═════ INPUT RECORDS ═════
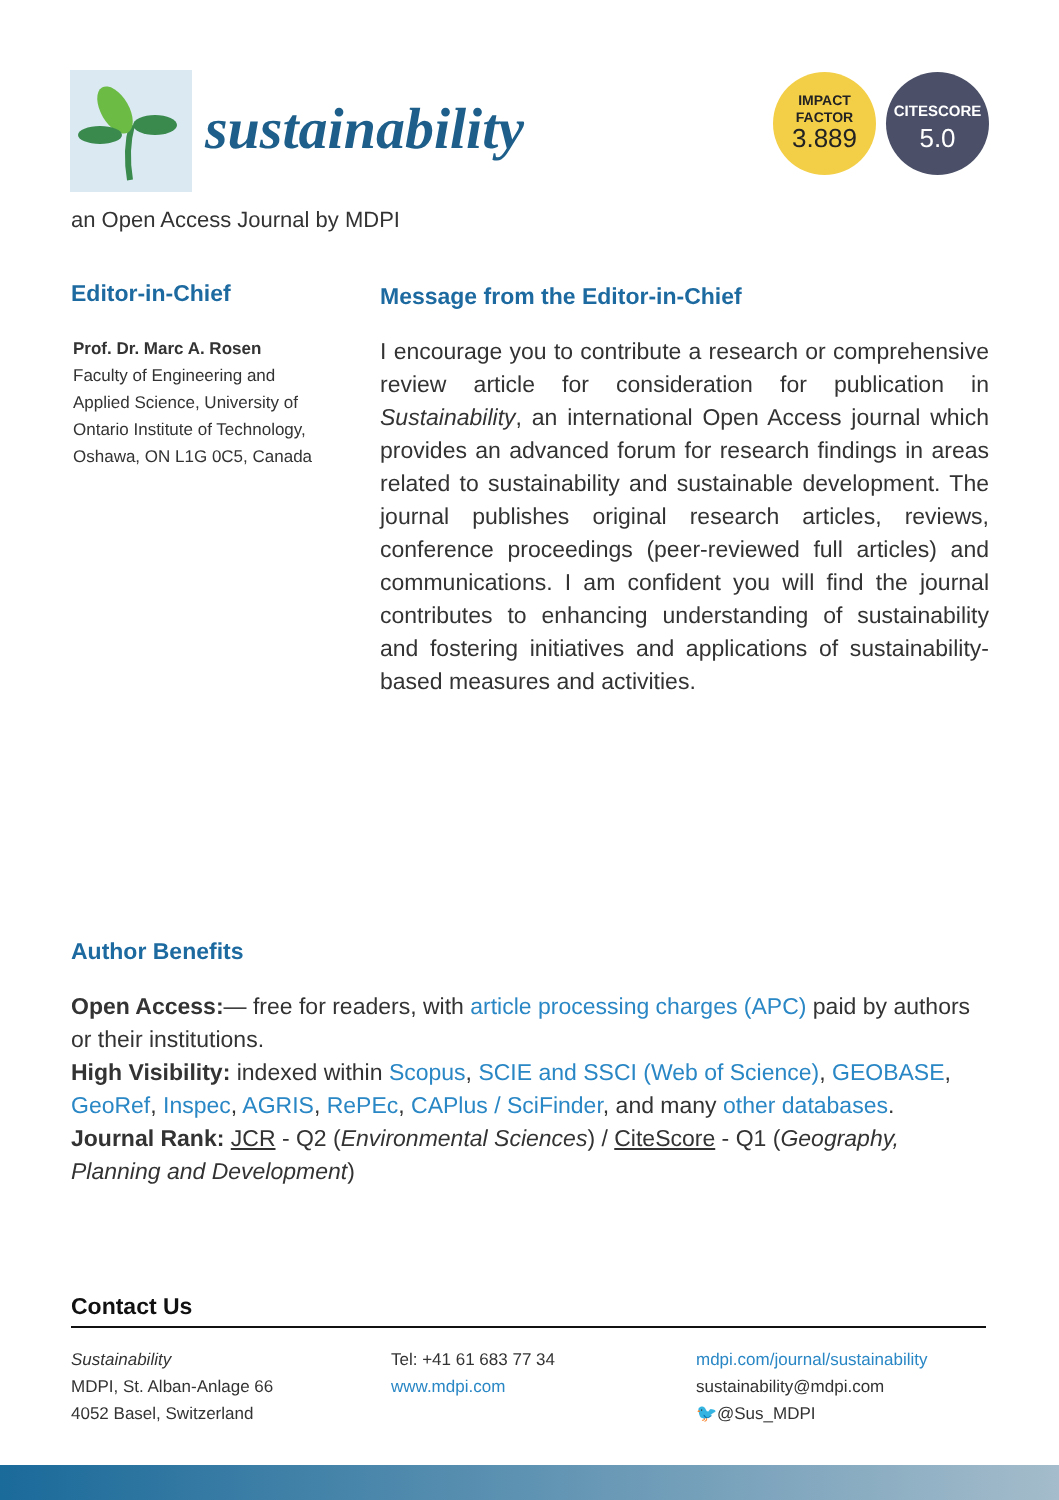sustainability
an Open Access Journal by MDPI
IMPACT
FACTOR
3.889
CITESCORE
5.0
Editor-in-Chief
Prof. Dr. Marc A. Rosen
Faculty of Engineering and
Applied Science, University of
Ontario Institute of Technology,
Oshawa, ON L1G 0C5, Canada
Message from the Editor-in-Chief
I encourage you to contribute a research or comprehensive review article for consideration for publication in Sustainability, an international Open Access journal which provides an advanced forum for research findings in areas related to sustainability and sustainable development. The journal publishes original research articles, reviews, conference proceedings (peer-reviewed full articles) and communications. I am confident you will find the journal contributes to enhancing understanding of sustainability and fostering initiatives and applications of sustainability-based measures and activities.
Author Benefits
Open Access:— free for readers, with article processing charges (APC) paid by authors or their institutions.
High Visibility: indexed within Scopus, SCIE and SSCI (Web of Science), GEOBASE, GeoRef, Inspec, AGRIS, RePEc, CAPlus / SciFinder, and many other databases.
Journal Rank: JCR - Q2 (Environmental Sciences) / CiteScore - Q1 (Geography, Planning and Development)
Contact Us
Sustainability
MDPI, St. Alban-Anlage 66
4052 Basel, Switzerland
Tel: +41 61 683 77 34
www.mdpi.com
mdpi.com/journal/sustainability
sustainability@mdpi.com
🐦@Sus_MDPI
═════
WHAT IS REQUIRED
Count lines, not occurrences: report how many lines in the entries above include the word "Access", as a number alone.

RESULT FOR THIS EXERCISE
3